Goya, curiosa, interroga a las nietas:
¿Cómo lo recibieron? ¿Qué les dieron de comer? ¿Debo contarle a Fernando y a Olga?

Ana contesta sin rodeos:
Aparte de mi padre Fernando, no tengo otro.

Desde entonces, guarda rencor a su madre. La culpa a Olga por haber temido al murmullo de la gente. La recrimina por haber entregado a su hija al orfanato.

Olga, toda su vida, repite:
¡Perdóname, Aneka, por ser una madre torpe!

Los años siguen su curso. Ana y Lucía crecen, se casan. Ana tiene dos hijos; el mayor lleva el nombre de Boris, como homenaje a su abuelo.

¿Y Boris? No ha olvidado a Olga. A veces la visita en Madrid. Olga asiste a esos escasos encuentros, con todo el glamour que puede permitirse, para que él vea que vive bien, sin necesidad de él. No le cuenta que Ana, durante diez años, le prohibió ver a los nietos, y que ella misma tampoco mantiene contacto. Los pecados del pasado proyectan largas sombras.

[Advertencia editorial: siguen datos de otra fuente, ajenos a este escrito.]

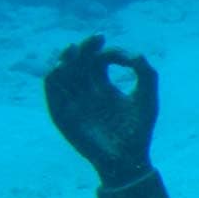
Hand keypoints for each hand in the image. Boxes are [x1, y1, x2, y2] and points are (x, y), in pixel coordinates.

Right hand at [43, 34, 158, 185]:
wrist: (127, 158)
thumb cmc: (138, 130)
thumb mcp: (146, 99)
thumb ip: (146, 74)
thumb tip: (134, 53)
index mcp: (103, 86)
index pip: (97, 60)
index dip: (105, 50)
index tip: (118, 53)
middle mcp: (85, 91)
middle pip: (78, 62)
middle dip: (85, 48)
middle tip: (96, 39)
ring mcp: (72, 101)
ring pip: (63, 73)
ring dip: (66, 59)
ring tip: (75, 49)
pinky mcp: (61, 113)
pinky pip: (52, 91)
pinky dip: (54, 77)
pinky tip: (61, 67)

Olga sufre, pero su consuelo es su marido, Fernando. Él ve en ella un sol sin manchas, nunca la culpa, ni con la mirada ni con la palabra. Antes de su boda, solo bromeó:
Una mancha en la manzana roja no es culpa del árbol.

Desde entonces, Olga se aferra a Fernando con el alma. No podía no amar a un hombre así.

Llegan a su aniversario de bodas de oro. Los hijos, nietos y bisnietos llegan a felicitarlos.

En medio del festejo, Ana se acerca a Olga, con lágrimas en los ojos, y le dice:
Perdóname, madre, por todo. No tuve derecho a juzgarte.

Boris, por teléfono, también envía sus saludos:
No llegaré a la boda de oro. Llevo diez años con mi última esposa; la cuarta es la que tengo ahora. Perdóname, Olga. Todavía no entiendo por qué, como tonto, te rechacé.

Olga lo interrumpe:
No sigas, no es necesario. Si lo rechazaste, es porque no me amabas. Imagínate, soy muy feliz. Claro, pagué por mis errores de juventud, pero ahora tengo todo: mi Fernando, mi familia. No te culpo. Ya te perdoné hace tiempo.

Y así, despide a Boris, cerrando el capítulo de aquel amor maldito.